Tying Things Together: H-R Diagram, Mass-Luminosity Relation

Tying Things Together: Hertzsprung-Russell Diagram, Mass-Luminosity Relation, Mass-Radius Relation, Luminosity Function

Hertzsprung-Russell Diagram

We know masses, radii, luminosities, surface temperatures, colors, distances, spectra, ... of many stars.

Question: How do we make sense of the plethora of available data?

The first step is to graph the data. The reason we go through this exercise is because plots can indicate whether properties of different stars are correlated, that is, if there is seems to be a physical relationship (connection) between the different properties.

H-R Diagram In the early 1900's, Ejnar Herstzprung and Henry Norris Russell independently made the discovery that the luminosity of a star is related to its surface temperature. The resulting plot is amazing. A Hertzsprung-Russell diagram (compiled primarily from Hipparcos data) is shown to the right. A Hertzsprung-Russell diagram for the old cluster M55 (Mochejska & Kaluzny, see APOD, 2001 Feb 23) is the top panel on this page. The Hertzsprung-Russell (HR) diagram was one of the most important astronomical discoveries of the twentieth century. Hertzsprung and Russell used the spectral class (which is related to the surface temperature and color of the star [which is related to B-V]) and the magnitude in the V band (or B band) in their plots. They ordered the stars as O, B, A, F, G, K, and M. Since O stars are the hottest stars, this means that the temperature axis in the HR diagram is odd in that the temperature decreases as one moves to the right. The veritcal axis is the luminosity of the star, it increases upward. The axis is in magnitudes and so is logarithmic (mimicing the human eye).

Stars are confined to specific regions in the HR diagram. This tells you that there is some physical relationship between the luminosity and temperature of a star. To make this point clear, let's look at people. People have many defining characteristics, not all of which are related. What if we plotted some properties of people? Consider, a

• plot of weight versus IQ. It will be a scatter diagram ===> there isn't a physical relationship between weight and IQ.

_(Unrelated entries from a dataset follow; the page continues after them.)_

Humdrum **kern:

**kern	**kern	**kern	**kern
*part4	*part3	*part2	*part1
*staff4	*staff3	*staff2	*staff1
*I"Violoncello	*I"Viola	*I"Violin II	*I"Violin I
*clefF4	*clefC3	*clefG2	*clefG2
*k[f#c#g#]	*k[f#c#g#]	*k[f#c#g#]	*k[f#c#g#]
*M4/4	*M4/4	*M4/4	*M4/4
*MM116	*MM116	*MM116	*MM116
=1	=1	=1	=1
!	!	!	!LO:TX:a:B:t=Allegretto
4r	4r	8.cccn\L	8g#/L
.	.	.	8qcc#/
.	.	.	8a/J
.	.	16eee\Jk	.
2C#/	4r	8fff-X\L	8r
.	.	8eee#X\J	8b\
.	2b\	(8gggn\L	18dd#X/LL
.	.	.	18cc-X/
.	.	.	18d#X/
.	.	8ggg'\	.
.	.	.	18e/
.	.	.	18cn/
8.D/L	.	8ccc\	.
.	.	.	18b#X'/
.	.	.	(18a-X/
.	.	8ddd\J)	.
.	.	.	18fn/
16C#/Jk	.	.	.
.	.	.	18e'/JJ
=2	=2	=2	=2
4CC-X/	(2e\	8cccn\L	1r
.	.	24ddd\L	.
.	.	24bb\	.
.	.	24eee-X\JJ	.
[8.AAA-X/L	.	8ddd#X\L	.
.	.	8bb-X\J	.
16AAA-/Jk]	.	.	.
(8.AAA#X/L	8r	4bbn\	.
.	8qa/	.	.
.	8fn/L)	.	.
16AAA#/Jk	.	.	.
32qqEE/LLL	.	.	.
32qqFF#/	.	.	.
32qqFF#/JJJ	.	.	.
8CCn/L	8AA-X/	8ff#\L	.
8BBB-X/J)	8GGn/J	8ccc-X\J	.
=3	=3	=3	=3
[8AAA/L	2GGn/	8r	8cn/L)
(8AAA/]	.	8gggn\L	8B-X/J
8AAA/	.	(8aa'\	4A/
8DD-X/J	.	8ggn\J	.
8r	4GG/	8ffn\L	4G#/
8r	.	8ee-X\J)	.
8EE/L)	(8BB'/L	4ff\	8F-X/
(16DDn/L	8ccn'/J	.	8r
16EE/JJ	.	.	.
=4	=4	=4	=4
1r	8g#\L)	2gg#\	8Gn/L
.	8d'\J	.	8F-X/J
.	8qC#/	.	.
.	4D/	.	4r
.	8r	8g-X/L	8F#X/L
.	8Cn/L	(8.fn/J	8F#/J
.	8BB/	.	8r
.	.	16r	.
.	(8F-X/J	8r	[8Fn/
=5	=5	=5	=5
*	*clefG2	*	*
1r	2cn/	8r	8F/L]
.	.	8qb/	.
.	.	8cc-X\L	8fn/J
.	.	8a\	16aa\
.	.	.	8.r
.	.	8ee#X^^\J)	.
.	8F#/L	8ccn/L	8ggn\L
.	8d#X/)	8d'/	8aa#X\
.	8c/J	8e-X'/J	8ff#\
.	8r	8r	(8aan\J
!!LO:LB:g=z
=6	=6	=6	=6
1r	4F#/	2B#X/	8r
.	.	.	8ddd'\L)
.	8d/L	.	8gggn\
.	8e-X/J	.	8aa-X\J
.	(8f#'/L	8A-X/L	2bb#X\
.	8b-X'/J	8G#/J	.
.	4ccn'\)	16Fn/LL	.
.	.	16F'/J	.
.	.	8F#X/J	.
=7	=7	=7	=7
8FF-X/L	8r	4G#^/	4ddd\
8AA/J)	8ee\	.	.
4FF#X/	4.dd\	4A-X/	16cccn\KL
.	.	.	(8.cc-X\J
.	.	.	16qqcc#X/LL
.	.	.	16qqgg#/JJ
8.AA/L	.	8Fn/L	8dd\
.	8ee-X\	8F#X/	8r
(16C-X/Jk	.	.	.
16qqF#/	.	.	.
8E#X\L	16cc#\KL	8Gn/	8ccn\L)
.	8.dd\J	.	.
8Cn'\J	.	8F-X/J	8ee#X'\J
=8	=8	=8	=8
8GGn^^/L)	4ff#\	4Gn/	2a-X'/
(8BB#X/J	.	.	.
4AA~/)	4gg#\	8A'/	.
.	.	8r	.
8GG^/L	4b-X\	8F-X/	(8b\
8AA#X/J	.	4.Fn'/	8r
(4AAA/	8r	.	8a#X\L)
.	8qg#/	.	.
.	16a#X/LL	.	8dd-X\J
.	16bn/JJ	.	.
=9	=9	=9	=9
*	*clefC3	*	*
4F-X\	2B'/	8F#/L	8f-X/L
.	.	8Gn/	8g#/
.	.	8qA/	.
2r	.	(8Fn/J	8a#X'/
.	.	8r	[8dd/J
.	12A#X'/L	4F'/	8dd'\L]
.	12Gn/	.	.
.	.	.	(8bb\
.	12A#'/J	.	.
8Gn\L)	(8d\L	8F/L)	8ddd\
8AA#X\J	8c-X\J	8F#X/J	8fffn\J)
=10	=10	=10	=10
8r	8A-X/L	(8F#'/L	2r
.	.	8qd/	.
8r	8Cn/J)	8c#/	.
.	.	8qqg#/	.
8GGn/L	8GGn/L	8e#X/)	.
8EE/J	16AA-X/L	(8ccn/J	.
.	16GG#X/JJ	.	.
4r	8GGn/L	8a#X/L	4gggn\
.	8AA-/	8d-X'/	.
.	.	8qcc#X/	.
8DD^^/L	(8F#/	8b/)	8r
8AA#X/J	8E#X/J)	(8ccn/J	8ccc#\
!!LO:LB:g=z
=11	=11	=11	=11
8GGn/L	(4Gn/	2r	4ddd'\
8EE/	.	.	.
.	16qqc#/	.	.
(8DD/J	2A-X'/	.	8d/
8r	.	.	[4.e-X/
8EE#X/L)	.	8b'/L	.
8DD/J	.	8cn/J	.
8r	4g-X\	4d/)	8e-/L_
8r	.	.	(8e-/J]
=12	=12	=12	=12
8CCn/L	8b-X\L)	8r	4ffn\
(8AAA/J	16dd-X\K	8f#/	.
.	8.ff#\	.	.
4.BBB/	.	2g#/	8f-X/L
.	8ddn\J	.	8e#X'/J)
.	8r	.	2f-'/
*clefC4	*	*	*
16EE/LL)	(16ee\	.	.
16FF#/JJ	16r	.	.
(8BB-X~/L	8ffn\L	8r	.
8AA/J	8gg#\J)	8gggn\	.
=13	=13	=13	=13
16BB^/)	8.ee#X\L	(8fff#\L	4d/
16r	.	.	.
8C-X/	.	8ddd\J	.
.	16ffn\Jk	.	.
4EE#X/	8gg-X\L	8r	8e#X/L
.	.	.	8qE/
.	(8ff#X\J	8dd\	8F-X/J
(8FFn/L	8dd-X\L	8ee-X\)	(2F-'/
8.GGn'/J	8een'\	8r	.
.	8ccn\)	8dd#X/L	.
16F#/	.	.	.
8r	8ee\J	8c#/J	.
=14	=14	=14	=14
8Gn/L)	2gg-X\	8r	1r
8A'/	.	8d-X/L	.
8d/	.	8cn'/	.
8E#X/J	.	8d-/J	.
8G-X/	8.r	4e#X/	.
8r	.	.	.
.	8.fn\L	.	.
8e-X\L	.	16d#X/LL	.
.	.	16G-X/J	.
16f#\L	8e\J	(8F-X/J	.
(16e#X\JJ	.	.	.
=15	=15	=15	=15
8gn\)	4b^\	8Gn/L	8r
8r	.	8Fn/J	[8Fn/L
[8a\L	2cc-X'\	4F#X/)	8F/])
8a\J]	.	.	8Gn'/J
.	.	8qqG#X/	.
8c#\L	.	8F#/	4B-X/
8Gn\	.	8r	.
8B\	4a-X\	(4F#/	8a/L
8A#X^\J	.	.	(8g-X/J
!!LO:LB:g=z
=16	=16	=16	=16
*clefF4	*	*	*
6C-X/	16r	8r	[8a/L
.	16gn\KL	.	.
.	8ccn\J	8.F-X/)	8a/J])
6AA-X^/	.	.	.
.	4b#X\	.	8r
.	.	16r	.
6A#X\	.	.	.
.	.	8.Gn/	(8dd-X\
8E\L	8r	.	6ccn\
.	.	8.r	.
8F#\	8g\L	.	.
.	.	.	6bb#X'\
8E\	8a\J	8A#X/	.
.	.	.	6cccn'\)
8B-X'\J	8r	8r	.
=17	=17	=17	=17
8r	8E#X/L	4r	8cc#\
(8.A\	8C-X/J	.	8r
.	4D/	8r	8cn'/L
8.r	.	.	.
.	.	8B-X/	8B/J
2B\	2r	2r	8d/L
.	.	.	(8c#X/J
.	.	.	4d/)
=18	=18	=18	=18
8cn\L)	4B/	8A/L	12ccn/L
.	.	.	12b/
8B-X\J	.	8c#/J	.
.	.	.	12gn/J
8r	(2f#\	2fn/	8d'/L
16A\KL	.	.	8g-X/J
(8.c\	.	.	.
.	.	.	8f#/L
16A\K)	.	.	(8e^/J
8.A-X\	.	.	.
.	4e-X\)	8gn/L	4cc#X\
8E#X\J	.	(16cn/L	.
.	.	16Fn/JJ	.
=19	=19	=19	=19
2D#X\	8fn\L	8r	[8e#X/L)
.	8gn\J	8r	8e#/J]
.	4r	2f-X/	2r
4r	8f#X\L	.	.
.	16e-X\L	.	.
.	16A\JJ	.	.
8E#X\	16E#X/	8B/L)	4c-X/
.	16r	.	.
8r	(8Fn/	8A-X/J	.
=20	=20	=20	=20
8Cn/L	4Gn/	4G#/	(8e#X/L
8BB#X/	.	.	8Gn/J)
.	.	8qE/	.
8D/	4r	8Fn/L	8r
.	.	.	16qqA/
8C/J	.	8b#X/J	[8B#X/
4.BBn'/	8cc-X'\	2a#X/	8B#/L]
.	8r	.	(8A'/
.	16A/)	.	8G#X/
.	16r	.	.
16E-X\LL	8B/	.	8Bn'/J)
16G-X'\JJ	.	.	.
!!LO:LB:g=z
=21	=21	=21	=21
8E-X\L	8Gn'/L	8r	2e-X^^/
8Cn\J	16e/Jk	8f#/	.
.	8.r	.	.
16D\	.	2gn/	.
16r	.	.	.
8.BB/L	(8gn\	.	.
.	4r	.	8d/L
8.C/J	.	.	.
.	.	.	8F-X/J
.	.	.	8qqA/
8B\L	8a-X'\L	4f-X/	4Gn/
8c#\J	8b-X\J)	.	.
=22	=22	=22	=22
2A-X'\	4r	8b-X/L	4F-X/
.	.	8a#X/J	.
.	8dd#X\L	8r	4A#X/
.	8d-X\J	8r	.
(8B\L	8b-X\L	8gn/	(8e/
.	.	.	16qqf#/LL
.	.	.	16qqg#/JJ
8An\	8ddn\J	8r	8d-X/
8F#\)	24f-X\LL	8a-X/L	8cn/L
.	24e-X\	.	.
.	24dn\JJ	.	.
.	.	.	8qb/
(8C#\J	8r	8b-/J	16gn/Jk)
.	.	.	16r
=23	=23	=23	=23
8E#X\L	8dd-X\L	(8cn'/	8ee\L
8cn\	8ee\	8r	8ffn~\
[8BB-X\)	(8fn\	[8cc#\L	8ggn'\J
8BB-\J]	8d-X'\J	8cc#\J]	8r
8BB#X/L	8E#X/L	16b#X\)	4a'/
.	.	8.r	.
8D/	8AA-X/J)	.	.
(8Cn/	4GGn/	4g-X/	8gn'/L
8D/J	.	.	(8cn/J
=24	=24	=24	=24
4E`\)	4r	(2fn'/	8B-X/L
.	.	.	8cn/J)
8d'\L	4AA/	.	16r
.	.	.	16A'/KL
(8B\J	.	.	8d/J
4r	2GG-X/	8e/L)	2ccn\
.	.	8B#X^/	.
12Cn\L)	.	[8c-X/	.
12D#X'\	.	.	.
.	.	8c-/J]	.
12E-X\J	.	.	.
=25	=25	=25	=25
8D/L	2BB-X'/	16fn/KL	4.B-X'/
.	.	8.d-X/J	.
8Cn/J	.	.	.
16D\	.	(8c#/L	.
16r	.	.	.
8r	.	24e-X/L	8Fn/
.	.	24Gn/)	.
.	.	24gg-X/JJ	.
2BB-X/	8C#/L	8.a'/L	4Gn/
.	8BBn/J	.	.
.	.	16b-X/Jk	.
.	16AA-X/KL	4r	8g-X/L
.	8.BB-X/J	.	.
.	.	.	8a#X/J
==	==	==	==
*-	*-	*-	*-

• A plot of weight versus height for a sample of people shows a correlation ===> that there is something in the structure of people which makes weight and height correlated.

The simple exercise of plotting teaches us something about people. We did not learn in detail how people are put together but we did learn that the height and weight of people are somehow related. It is up to theorists to explain the how and why of the physical connection between the height and weight of the people population.

Similarly, the HR diagram is not telling us about how stars are put together. It is, again, up to the theorists to tell us what is going on. However, for now, let's ignore the role of the theorist and just examine the HR diagram to see what we can deduce about stars.

Some Inferences Based on the Hertzsprung-Russell Diagram

Luminosity Classes I -- Super-Giants II -- Bright Giants III -- Normal Giants IV -- Sub-Giants V -- Main Sequence Stars

Question: What can we deduce from the HR diagram?

• Address the names of the different groupings of stars, i.e.,, Main Sequence, Giants, Super-Giants,, and White Dwarfs. (By the way, these groups are also referred to as Luminosity Classes). Without having actually measured the radii of all of these stars, How did I know that the stars in the upper right hand corner of the diagram were big, while the stars in the lower left hand corner were small? (from Stefan-Blotzmann Law)

• In a random sample of stars, roughly 85-90 % of the stars fall along the Main Sequence and the bulk of the other stars are White Dwarfs or Giants.

• In a cluster of stars (e.g., M55), we see the following HR diagram:

  

Question: What is this be telling us about stellar evolution?

Luminosity Function Even along the Main Sequence, stars are not distributed smoothly. There are many more low luminosity stars than there are high luminosity stars. A plot of this distribution is referred to as the Luminosity Function. The plot is for the Solar Neighborhood, but it is representative of stars in our Galaxy. Note that for stars the luminosity of our Sun, that there is around 1 stars every 1,000 cubic parsecs. That is, there is one Sun-like star in every cube whose sides are 10 pc long. Sun-like tars are roughly 10 parsec apart (30 light years) in the Solar Neighborhood. The number of stars increases strongly with decreasing luminosity. We find stars around 1 % the luminosity of the Sun, are separated by distances of around 1 parsec (3.3 light years).

Mass-Luminosity Relation for Main Sequence Stars When we consider Main Sequence stars, is there any hint about whether an individual star evolves along the Main Sequence or whether a star once on the Main Sequence does not change its position? We believe that stars do not move along the Main Sequence. That is, Main Sequence stars with particular L have the same properties. This can be seen from the Mass-Luminosity relationship for Main Sequence stars.

Mass-Radius Relation for Main Sequence Stars Radii of Main Sequence stars depend only weakly on mass. Although stars do not move along the Main Sequence, the mass-radius relation becomes uncertain because stars evolve even when on the Main Sqauence. We see this from the Mass-Radius relationship for Main Sequence stars.